> **Task instructions**: Rewrite the listing below from its start through the line containing "35: (206, 32)", swapping "top-left" for "upper-left" and leaving everything else unchanged.

Segment Open

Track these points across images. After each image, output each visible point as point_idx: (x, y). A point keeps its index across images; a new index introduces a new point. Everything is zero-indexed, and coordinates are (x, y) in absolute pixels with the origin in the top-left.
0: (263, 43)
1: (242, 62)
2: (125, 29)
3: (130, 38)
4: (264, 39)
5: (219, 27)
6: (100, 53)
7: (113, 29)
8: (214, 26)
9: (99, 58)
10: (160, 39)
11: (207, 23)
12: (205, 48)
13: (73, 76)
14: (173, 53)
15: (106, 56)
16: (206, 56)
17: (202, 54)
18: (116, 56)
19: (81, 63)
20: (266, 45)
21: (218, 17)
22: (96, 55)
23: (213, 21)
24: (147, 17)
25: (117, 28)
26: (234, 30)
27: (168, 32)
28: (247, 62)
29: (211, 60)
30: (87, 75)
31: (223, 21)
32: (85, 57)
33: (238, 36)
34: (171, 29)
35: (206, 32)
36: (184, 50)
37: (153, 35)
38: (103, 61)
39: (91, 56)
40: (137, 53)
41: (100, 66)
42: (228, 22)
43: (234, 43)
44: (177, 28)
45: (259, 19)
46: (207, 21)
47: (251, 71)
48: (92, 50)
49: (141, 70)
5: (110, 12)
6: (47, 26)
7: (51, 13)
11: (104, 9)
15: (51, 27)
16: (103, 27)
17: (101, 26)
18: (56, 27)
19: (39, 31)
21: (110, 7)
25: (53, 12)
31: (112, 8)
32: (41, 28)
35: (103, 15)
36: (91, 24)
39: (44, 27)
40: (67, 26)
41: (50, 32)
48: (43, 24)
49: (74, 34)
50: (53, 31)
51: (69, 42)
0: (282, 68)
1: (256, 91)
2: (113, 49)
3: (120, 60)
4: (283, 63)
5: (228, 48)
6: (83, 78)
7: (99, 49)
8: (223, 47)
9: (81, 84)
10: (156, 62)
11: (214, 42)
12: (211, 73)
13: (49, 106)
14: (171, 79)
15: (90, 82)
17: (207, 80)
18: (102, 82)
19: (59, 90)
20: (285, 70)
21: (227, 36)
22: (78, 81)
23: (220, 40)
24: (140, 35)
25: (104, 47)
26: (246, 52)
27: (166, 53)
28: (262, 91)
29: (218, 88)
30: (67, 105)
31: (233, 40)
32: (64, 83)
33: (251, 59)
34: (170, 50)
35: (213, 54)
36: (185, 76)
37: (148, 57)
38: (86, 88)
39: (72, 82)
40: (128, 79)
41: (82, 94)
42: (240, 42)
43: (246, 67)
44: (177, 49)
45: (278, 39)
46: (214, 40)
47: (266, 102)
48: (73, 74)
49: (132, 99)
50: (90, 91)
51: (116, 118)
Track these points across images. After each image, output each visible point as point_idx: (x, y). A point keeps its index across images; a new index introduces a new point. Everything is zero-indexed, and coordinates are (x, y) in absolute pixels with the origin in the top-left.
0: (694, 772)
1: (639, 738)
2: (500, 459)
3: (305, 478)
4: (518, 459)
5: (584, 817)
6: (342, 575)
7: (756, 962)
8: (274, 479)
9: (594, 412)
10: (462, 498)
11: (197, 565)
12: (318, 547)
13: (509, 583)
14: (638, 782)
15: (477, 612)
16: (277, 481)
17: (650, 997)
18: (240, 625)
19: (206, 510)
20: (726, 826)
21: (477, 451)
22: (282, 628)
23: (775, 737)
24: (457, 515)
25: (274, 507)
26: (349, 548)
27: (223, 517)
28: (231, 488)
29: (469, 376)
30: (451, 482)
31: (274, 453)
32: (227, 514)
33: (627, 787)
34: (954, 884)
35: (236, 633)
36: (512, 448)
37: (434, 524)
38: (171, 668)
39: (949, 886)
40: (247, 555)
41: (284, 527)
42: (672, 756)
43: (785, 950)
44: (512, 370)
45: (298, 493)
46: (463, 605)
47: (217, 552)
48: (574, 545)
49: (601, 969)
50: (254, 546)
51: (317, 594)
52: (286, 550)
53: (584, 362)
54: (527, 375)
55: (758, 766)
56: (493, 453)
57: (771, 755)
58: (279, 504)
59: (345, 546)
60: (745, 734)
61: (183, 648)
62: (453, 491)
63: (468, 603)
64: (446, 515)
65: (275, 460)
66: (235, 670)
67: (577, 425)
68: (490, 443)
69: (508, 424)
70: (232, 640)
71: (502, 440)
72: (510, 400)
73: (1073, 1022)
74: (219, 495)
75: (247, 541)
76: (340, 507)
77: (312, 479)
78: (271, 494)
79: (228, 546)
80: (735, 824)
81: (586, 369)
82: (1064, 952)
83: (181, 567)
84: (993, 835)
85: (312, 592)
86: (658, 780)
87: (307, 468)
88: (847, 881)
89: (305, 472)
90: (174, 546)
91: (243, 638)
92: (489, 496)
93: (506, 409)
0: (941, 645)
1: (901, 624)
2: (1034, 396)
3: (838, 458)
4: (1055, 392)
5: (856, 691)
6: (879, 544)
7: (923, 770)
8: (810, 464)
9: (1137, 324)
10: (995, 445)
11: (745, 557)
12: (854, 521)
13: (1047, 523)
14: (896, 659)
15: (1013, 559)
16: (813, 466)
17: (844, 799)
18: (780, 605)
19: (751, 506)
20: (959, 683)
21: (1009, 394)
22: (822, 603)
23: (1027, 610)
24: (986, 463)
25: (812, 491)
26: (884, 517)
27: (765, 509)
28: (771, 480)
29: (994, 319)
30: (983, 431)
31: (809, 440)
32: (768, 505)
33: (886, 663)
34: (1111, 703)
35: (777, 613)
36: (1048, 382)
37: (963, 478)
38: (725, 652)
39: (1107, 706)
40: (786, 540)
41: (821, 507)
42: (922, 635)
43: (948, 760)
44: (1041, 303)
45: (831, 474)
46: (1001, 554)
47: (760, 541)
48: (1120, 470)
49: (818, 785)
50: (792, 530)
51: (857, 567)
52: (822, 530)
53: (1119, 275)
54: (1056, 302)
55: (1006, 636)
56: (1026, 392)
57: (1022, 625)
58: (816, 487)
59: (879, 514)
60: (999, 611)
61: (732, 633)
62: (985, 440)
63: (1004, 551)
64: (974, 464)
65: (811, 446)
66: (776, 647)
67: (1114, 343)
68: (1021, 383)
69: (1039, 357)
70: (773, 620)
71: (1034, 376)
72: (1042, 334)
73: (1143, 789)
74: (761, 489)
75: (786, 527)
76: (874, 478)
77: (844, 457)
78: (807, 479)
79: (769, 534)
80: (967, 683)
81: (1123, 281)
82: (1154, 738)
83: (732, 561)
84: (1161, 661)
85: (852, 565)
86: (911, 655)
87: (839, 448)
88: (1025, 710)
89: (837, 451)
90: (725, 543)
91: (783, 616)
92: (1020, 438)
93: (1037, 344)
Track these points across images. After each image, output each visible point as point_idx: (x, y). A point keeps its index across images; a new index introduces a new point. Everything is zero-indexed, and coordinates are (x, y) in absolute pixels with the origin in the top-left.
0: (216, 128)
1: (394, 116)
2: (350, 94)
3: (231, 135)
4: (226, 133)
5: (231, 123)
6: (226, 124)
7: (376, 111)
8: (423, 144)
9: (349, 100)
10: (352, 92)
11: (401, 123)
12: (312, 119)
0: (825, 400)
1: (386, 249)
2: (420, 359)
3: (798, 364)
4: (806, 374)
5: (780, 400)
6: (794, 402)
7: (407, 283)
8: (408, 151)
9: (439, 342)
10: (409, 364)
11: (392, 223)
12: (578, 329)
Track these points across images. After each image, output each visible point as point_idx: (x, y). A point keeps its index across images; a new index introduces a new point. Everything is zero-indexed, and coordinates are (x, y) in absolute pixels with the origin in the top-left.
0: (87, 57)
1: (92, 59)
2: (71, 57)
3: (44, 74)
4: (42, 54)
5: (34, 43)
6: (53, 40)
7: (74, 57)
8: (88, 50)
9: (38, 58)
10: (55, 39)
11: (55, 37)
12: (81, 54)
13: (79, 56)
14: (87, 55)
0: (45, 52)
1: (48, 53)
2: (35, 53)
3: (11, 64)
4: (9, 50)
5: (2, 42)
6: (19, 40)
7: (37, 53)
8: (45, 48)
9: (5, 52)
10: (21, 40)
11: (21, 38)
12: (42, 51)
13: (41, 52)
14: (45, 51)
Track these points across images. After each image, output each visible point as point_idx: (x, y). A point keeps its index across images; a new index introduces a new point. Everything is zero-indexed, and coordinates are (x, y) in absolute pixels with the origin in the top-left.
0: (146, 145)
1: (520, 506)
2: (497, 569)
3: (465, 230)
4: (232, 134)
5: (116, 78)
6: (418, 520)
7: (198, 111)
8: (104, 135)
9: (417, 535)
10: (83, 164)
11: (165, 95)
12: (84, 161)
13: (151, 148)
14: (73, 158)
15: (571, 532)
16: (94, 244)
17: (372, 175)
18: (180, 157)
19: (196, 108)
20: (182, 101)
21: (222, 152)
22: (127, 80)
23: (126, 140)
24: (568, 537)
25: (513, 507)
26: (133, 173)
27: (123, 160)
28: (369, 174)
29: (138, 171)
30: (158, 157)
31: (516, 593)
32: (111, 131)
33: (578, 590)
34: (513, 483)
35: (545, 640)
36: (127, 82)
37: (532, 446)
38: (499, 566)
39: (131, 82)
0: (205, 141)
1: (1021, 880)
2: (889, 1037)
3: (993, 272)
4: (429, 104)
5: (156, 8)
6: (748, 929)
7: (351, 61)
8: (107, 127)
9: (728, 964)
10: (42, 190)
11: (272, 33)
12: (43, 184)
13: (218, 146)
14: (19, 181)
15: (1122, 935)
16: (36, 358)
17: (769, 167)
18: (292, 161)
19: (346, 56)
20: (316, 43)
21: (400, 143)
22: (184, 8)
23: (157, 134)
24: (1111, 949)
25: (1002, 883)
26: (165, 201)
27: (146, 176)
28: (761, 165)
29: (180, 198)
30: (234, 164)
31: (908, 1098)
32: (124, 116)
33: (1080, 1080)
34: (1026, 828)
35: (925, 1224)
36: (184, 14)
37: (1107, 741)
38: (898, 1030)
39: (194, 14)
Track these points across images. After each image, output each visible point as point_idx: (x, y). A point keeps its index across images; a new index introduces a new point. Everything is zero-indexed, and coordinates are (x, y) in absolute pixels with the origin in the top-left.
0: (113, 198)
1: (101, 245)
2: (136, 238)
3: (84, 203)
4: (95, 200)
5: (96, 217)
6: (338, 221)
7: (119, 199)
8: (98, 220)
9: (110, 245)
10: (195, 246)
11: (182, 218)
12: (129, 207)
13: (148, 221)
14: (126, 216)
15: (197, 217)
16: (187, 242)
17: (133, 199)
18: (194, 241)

Segment Closed

> **Answer space**:
Track these points across images. After each image, output each visible point as point_idx: (x, y). A point keeps its index across images; a new index introduces a new point. Everything is zero-indexed, and coordinates are (x, y) in absolute pixels with the origin in the upper-left.
0: (263, 43)
1: (242, 62)
2: (125, 29)
3: (130, 38)
4: (264, 39)
5: (219, 27)
6: (100, 53)
7: (113, 29)
8: (214, 26)
9: (99, 58)
10: (160, 39)
11: (207, 23)
12: (205, 48)
13: (73, 76)
14: (173, 53)
15: (106, 56)
16: (206, 56)
17: (202, 54)
18: (116, 56)
19: (81, 63)
20: (266, 45)
21: (218, 17)
22: (96, 55)
23: (213, 21)
24: (147, 17)
25: (117, 28)
26: (234, 30)
27: (168, 32)
28: (247, 62)
29: (211, 60)
30: (87, 75)
31: (223, 21)
32: (85, 57)
33: (238, 36)
34: (171, 29)
35: (206, 32)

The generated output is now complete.